Monday, January 22, 2024

People and Data - a summary.

 

This is a summary of the book titled “People and Data” written by Thomas C. Redman and published by Kogan Page in 2023. Data is essential for people to act meaningfully in business, government, and private life. It is the fuel that runs the world and requires high-quality data. However, individuals and businesses often fail to prioritize data when building technological infrastructure, organizing operations, or choosing new tech tools. He urges companies to modernize their approach to and use of data, focusing on improving data quality and aligning data and business priorities. Companies must optimize their application of quality data, including ordinary employees in their approach and involving them in data generation.

Data enables meaningful action in private life and commerce, such as anticipating and shopping for needs, making rational home-purchasing decisions, and analyzing sales trends and supply chains. However, the data space has problems, such as distrust of data and the monetary cost of bad data. Businesses must make their data work by utilizing data science technologies or engendering a data-driven culture. Leaders must organize their businesses to emphasize data use and build technological infrastructure to support data use at the firms' required scale.

Organizations must reconfigure their "organization for data" to address data quality. This reconfiguration should consider five issues: people involved, data flow, information technology management, teams working on data, and people leading data-driven projects. Missing people is the single most important force holding data programs back. Data becoming a business's central driver requires the involvement of everyone in the company, including non-specialist roles. Better data use will increase revenue, lower costs, reduce errors, and foster a closer relationship between employees and customers.

Organizing for data involves smooth and coordinated movement of data between departments and people, with technology and data managers separate. Transformation comes from both the bottom-up and top-down, with young employees offering innovations and senior leadership managing coordination. Everyone should join the "data generation," as the prevalence of politically motivated misinformation has changed people's views on low-quality data.

All organizations must prioritize improving data quality, as only about 3% of companies' data meets basic quality standards and only 16% of managers trust the data they commonly use. The most transformative uses of data involve data-driven decision-making, data-driven cultures, and treating data as assets.
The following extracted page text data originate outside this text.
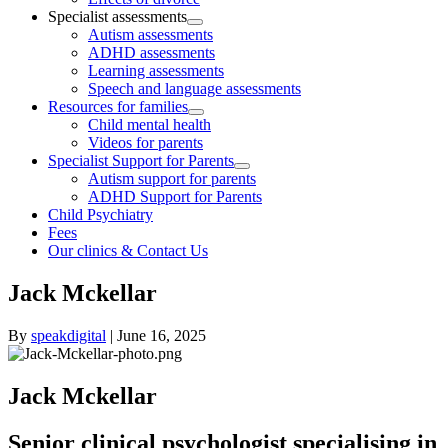
Specialist assessments
Autism assessments
ADHD assessments
Learning assessments
Speech and language assessments
Resources for families
Child mental health
Videos for parents
Specialist Support for Parents
Autism support for parents
ADHD Support for Parents
Child Psychiatry
Fees
Our clinics & Contact Us
Jack Mckellar
By
speakdigital
|
June 16, 2025
Jack Mckellar
Senior clinical psychologist specialising in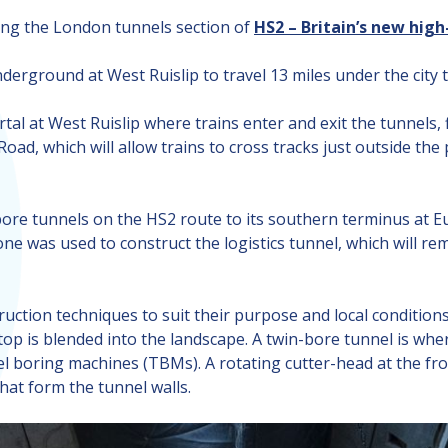
ating the London tunnels section of
HS2 – Britain’s new hig
erground at West Ruislip to travel 13 miles under the city t
tal at West Ruislip where trains enter and exit the tunnels
 Road, which will allow trains to cross tracks just outside 
bore tunnels on the HS2 route to its southern terminus at Eu
ne was used to construct the logistics tunnel, which will re
ruction techniques to suit their purpose and local conditions
op is blended into the landscape. A twin-bore tunnel is wher
nnel boring machines (TBMs). A rotating cutter-head at the f
at form the tunnel walls.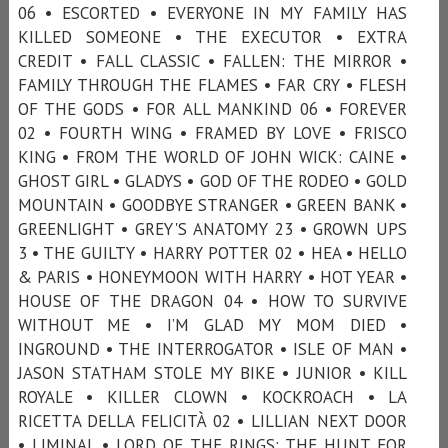
06 • ESCORTED • EVERYONE IN MY FAMILY HAS
KILLED SOMEONE • THE EXECUTOR • EXTRA
CREDIT • FALL CLASSIC • FALLEN: THE MIRROR •
FAMILY THROUGH THE FLAMES • FAR CRY • FLESH
OF THE GODS • FOR ALL MANKIND 06 • FOREVER
02 • FOURTH WING • FRAMED BY LOVE • FRISCO
KING • FROM THE WORLD OF JOHN WICK: CAINE •
GHOST GIRL • GLADYS • GOD OF THE RODEO • GOLD
MOUNTAIN • GOODBYE STRANGER • GREEN BANK •
GREENLIGHT • GREY'S ANATOMY 23 • GROWN UPS
3 • THE GUILTY • HARRY POTTER 02 • HEA • HELLO
& PARIS • HONEYMOON WITH HARRY • HOT YEAR •
HOUSE OF THE DRAGON 04 • HOW TO SURVIVE
WITHOUT ME • I’M GLAD MY MOM DIED •
INGROUND • THE INTERROGATOR • ISLE OF MAN •
JASON STATHAM STOLE MY BIKE • JUNIOR • KILL
ROYALE • KILLER CLOWN • KOCKROACH • LA
RICETTA DELLA FELICITÀ 02 • LILLIAN NEXT DOOR
• LIMINAL • LORD OF THE RINGS: THE HUNT FOR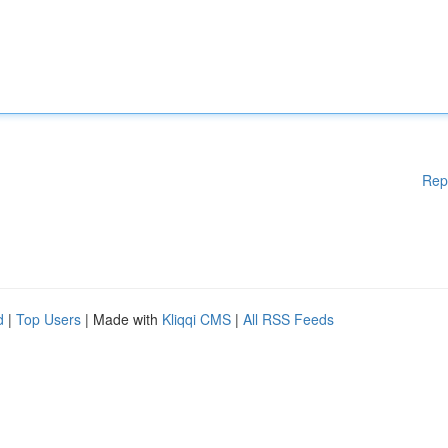
Rep
d
|
Top Users
| Made with
Kliqqi CMS
|
All RSS Feeds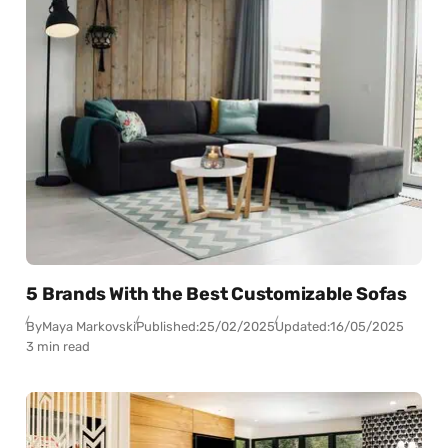
5 Brands With the Best Customizable Sofas
By
Maya Markovski
Published:
25/02/2025
Updated:
16/05/2025
3 min read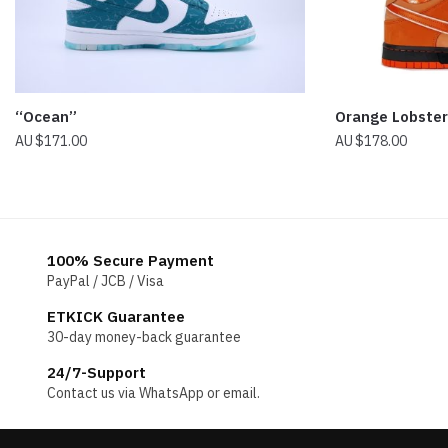
“Ocean”
Orange Lobste
$
171.00
$
178.00
100% Secure Payment
PayPal / JCB / Visa
ETKICK Guarantee
30-day money-back guarantee
24/7-Support
Contact us via WhatsApp or email.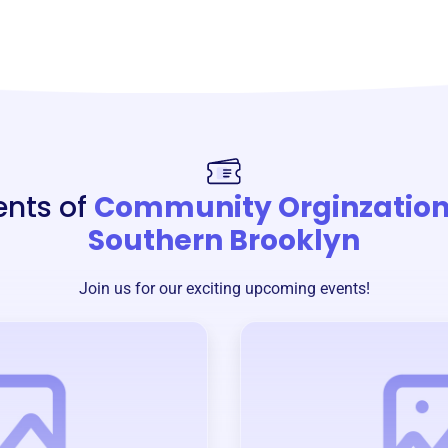
ents of
Community Orginzation
Southern Brooklyn
Join us for our exciting upcoming events!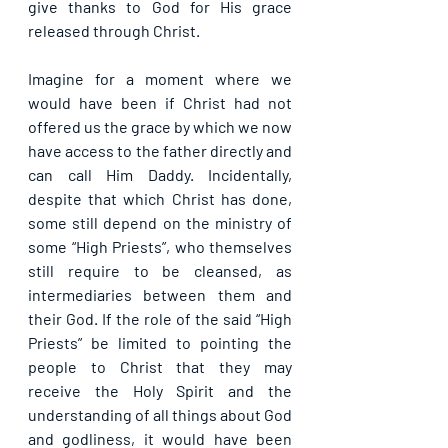
give thanks to God for His grace 
released through Christ.
Imagine for a moment where we 
would have been if Christ had not 
offered us the grace by which we now 
have access to the father directly and 
can call Him Daddy. Incidentally, 
despite that which Christ has done, 
some still depend on the ministry of 
some “High Priests”, who themselves 
still require to be cleansed, as 
intermediaries between them and 
their God. If the role of the said “High 
Priests” be limited to pointing the 
people to Christ that they may 
receive the Holy Spirit and the 
understanding of all things about God 
and godliness, it would have been 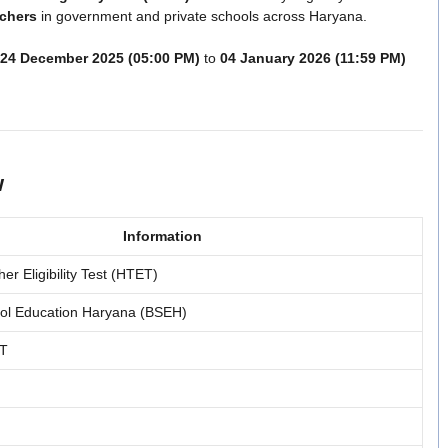
achers
in government and private schools across Haryana.
24 December 2025 (05:00 PM)
to
04 January 2026 (11:59 PM)
w
Information
r Eligibility Test (HTET)
ool Education Haryana (BSEH)
GT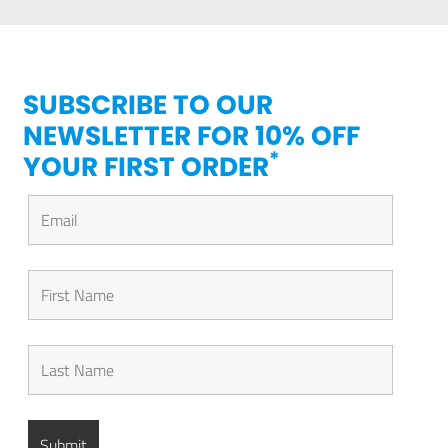
SUBSCRIBE TO OUR
NEWSLETTER FOR 10% OFF
*
YOUR FIRST ORDER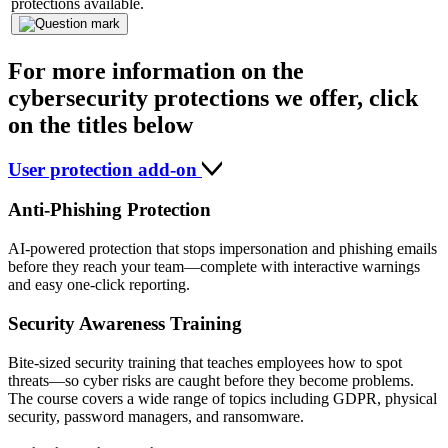
protections available.
For more information on the
cybersecurity protections we offer, click
on the titles below
User protection add-on
Anti-Phishing Protection
AI-powered protection that stops impersonation and phishing emails
before they reach your team—complete with interactive warnings
and easy one-click reporting.
Security Awareness Training
Bite-sized security training that teaches employees how to spot
threats—so cyber risks are caught before they become problems.
The course covers a wide range of topics including GDPR, physical
security, password managers, and ransomware.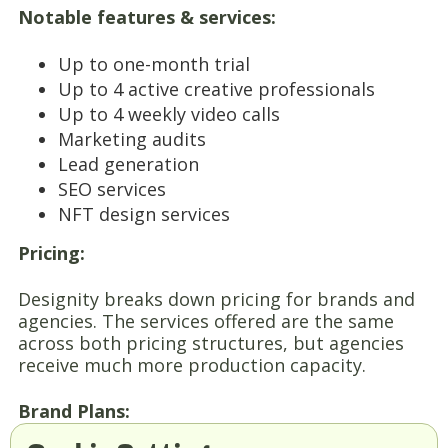
Notable features & services:
Up to one-month trial
Up to 4 active creative professionals
Up to 4 weekly video calls
Marketing audits
Lead generation
SEO services
NFT design services
Pricing:
Designity breaks down pricing for brands and
agencies. The services offered are the same
across both pricing structures, but agencies
receive much more production capacity.
Brand Plans: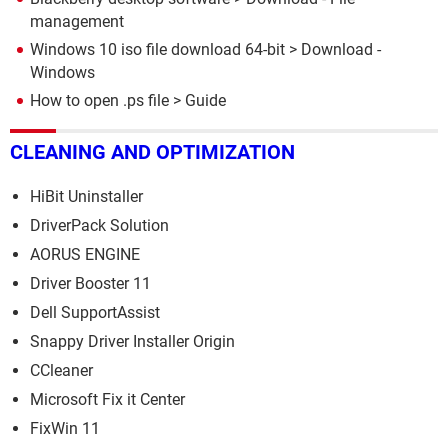
management
Windows 10 iso file download 64-bit
> Download -
Windows
How to open .ps file
> Guide
CLEANING AND OPTIMIZATION
HiBit Uninstaller
DriverPack Solution
AORUS ENGINE
Driver Booster 11
Dell SupportAssist
Snappy Driver Installer Origin
CCleaner
Microsoft Fix it Center
FixWin 11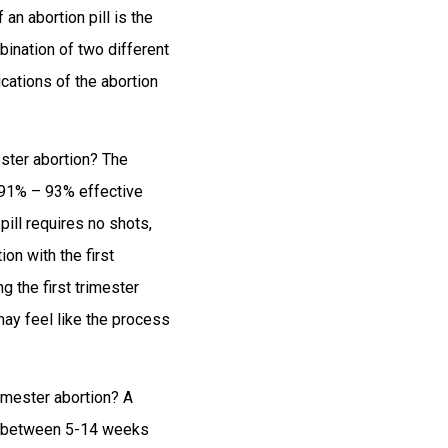
f an abortion pill is the
mbination of two different
cations of the abortion
ester abortion? The
d 91% – 93% effective
pill requires no shots,
on with the first
g the first trimester
may feel like the process
imester abortion? A
ion between 5-14 weeks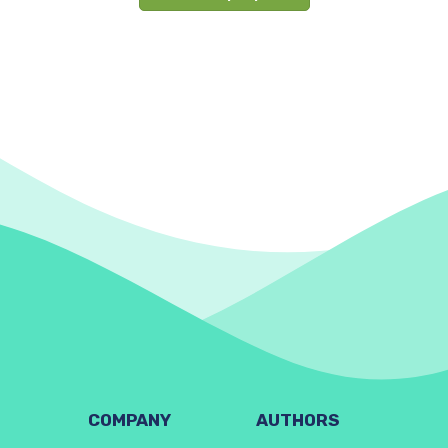
COMPANY
AUTHORS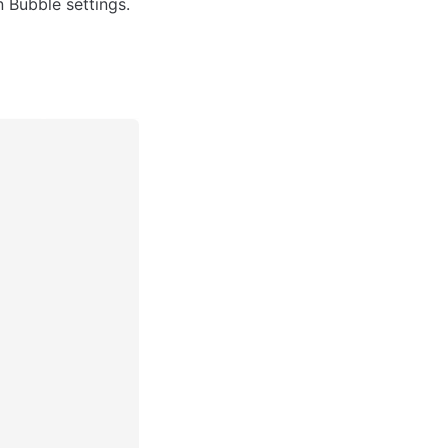
in Bubble settings.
Small data is more important for most companies than big data, as it improves a company's operations, products, and customer acquisition. Companies often overlook the value of small data, as it involves fewer people and uses hundreds of data points. Small data projects offer more problem-solving opportunities and can reduce time wasted in interactions between colleagues and streamline in-house work processes.

Data is a team sport, but silos can inhibit effective teamwork. To address this, companies must build "fat organizational pipes" – channels of two-way communication between departments, individuals, and up and down the company hierarchy. These pipes include the "customer-supplier model," "data supply chain management," "data science bridge," and "common language."

Organizations must align their data and business priorities, and a data team should include executives, technology experts, and those managing data supply chains. Data teams should include an executive, entrepreneur, developer, and data security officer. Effective communication and collaboration between data creators and customers are crucial for increasing data quality and reducing errors.

Data projects require strong leadership and data program coordinators to empower employees with independence and responsibilities. Companies should align data projects with business priorities, form data teams, and interact with employees daily. They should understand project problems, embrace aspirations, address anxieties, and train employees to solve their own problems.